I haven’t written much here since leaving DFO, but I couldn’t let this one slide.
Steve Campana, a scientist with DFO for more than 30 years, retired this week to take up an academic position in Iceland. His exit speech is an encouraging piece of confirmation that I was not alone, as a DFO scientist, and that the issues I encountered weren’t just isolated to my region (Central and Arctic).
Take 20 minutes out of your day and listen to his interview on CBC’s The Current. The interview is here.
I was pleased to hear that the conversation was not just about the whole muzzling issue, but it raised all the other barriers to government scientists doing their job, that I’ve outline here; limiting access to external funds, administrative barriers to travel, hiring, communications, he pretty much does a great job of summarizing everything that is wrong with the current state of affairs in DFO science, and I can’t imagine other government departments are that different.

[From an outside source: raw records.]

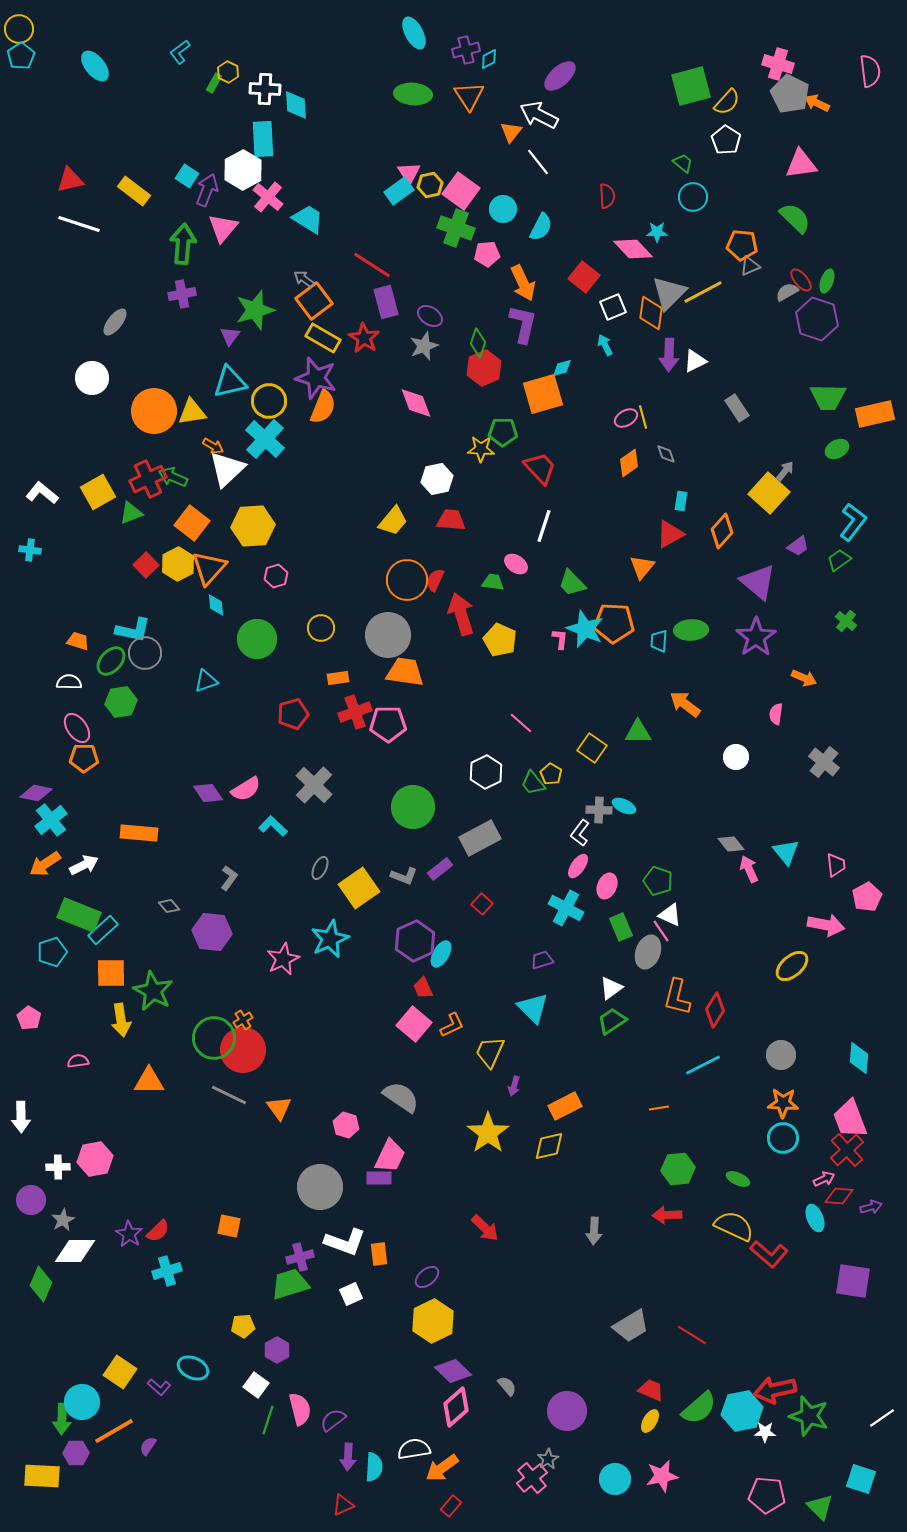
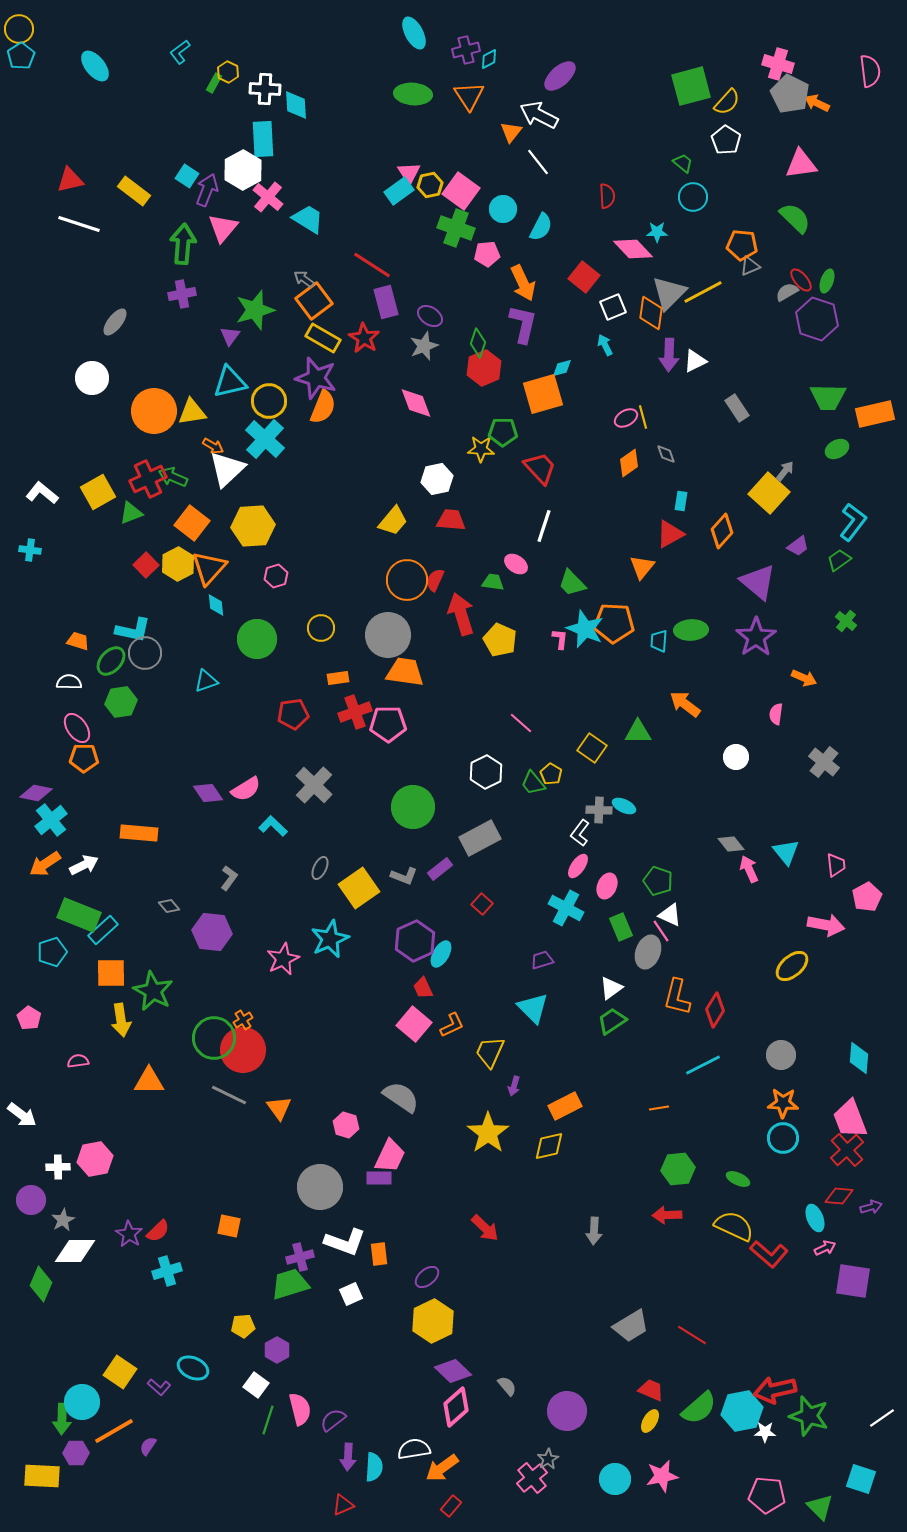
red pentagon at (293, 714): rotated 8 degrees clockwise
white arrow at (21, 1117): moved 1 px right, 2 px up; rotated 52 degrees counterclockwise
pink arrow at (824, 1179): moved 1 px right, 69 px down
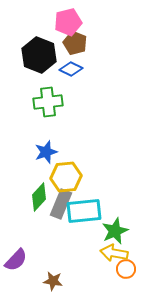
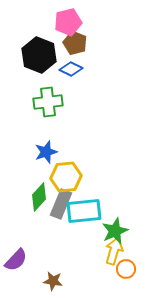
yellow arrow: moved 2 px up; rotated 96 degrees clockwise
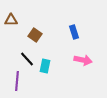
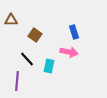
pink arrow: moved 14 px left, 8 px up
cyan rectangle: moved 4 px right
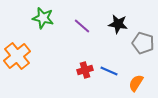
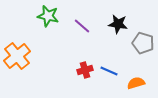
green star: moved 5 px right, 2 px up
orange semicircle: rotated 42 degrees clockwise
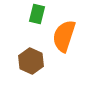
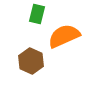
orange semicircle: rotated 48 degrees clockwise
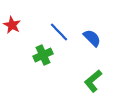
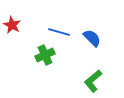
blue line: rotated 30 degrees counterclockwise
green cross: moved 2 px right
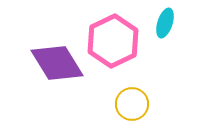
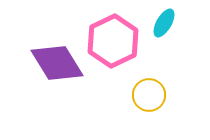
cyan ellipse: moved 1 px left; rotated 12 degrees clockwise
yellow circle: moved 17 px right, 9 px up
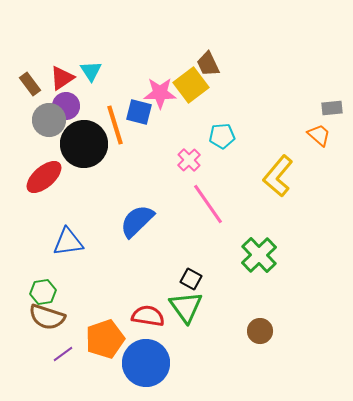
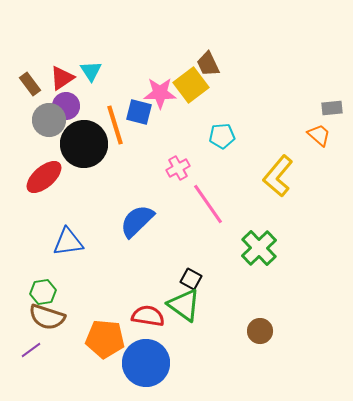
pink cross: moved 11 px left, 8 px down; rotated 15 degrees clockwise
green cross: moved 7 px up
green triangle: moved 2 px left, 2 px up; rotated 18 degrees counterclockwise
orange pentagon: rotated 24 degrees clockwise
purple line: moved 32 px left, 4 px up
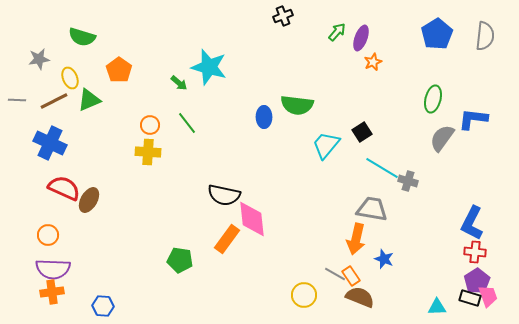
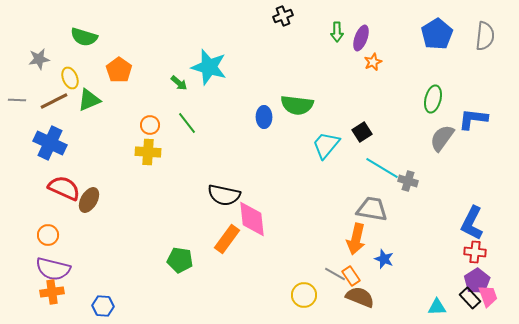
green arrow at (337, 32): rotated 138 degrees clockwise
green semicircle at (82, 37): moved 2 px right
purple semicircle at (53, 269): rotated 12 degrees clockwise
black rectangle at (470, 298): rotated 30 degrees clockwise
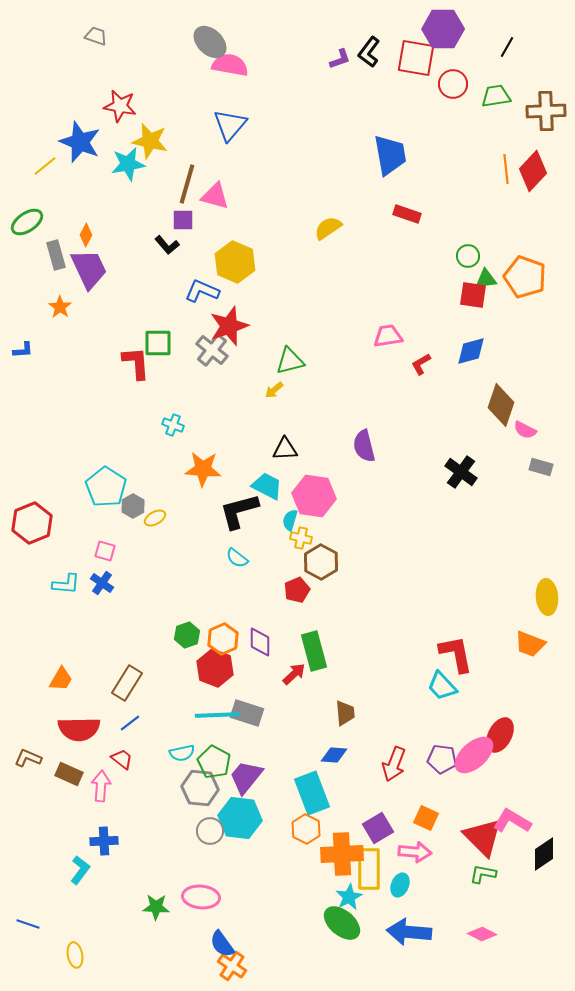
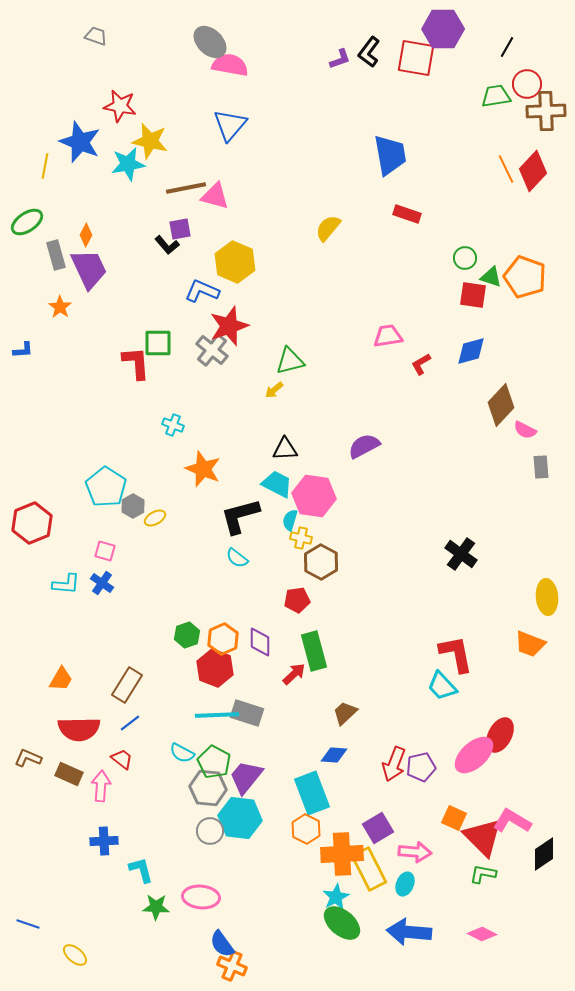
red circle at (453, 84): moved 74 px right
yellow line at (45, 166): rotated 40 degrees counterclockwise
orange line at (506, 169): rotated 20 degrees counterclockwise
brown line at (187, 184): moved 1 px left, 4 px down; rotated 63 degrees clockwise
purple square at (183, 220): moved 3 px left, 9 px down; rotated 10 degrees counterclockwise
yellow semicircle at (328, 228): rotated 16 degrees counterclockwise
green circle at (468, 256): moved 3 px left, 2 px down
green triangle at (486, 279): moved 5 px right, 2 px up; rotated 25 degrees clockwise
brown diamond at (501, 405): rotated 24 degrees clockwise
purple semicircle at (364, 446): rotated 76 degrees clockwise
gray rectangle at (541, 467): rotated 70 degrees clockwise
orange star at (203, 469): rotated 18 degrees clockwise
black cross at (461, 472): moved 82 px down
cyan trapezoid at (267, 486): moved 10 px right, 2 px up
black L-shape at (239, 511): moved 1 px right, 5 px down
red pentagon at (297, 590): moved 10 px down; rotated 15 degrees clockwise
brown rectangle at (127, 683): moved 2 px down
brown trapezoid at (345, 713): rotated 128 degrees counterclockwise
cyan semicircle at (182, 753): rotated 40 degrees clockwise
purple pentagon at (442, 759): moved 21 px left, 8 px down; rotated 20 degrees counterclockwise
gray hexagon at (200, 788): moved 8 px right
orange square at (426, 818): moved 28 px right
yellow rectangle at (369, 869): rotated 27 degrees counterclockwise
cyan L-shape at (80, 870): moved 61 px right; rotated 52 degrees counterclockwise
cyan ellipse at (400, 885): moved 5 px right, 1 px up
cyan star at (349, 897): moved 13 px left
yellow ellipse at (75, 955): rotated 40 degrees counterclockwise
orange cross at (232, 966): rotated 12 degrees counterclockwise
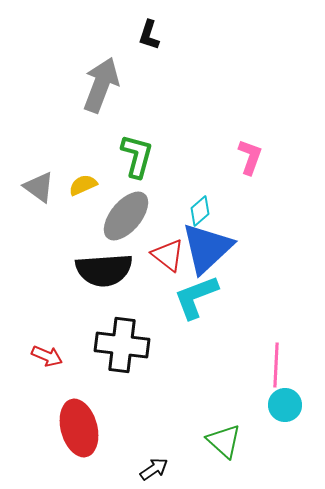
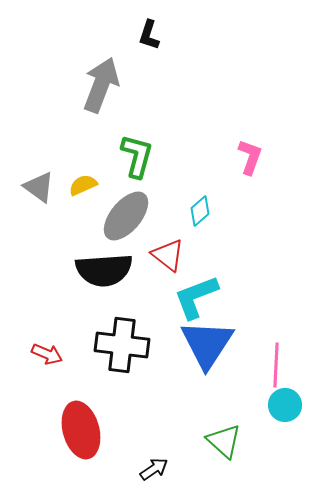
blue triangle: moved 96 px down; rotated 14 degrees counterclockwise
red arrow: moved 2 px up
red ellipse: moved 2 px right, 2 px down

Steve’s assessment is that government science is in a death spiral, and that to get the department (DFO in this case) back to where it was even 7 years ago is nearly impossible given what’s been put in place now. I was only there for 4 years, and with the changes I saw even during that time, I have to agree.
While I’m happy I got out when I did, and am glad to have some independent confirmation of my own experience, it’s independent confirmation of a terrible state of affairs for government science. With every added voice to this issue, it’s another loss to the department.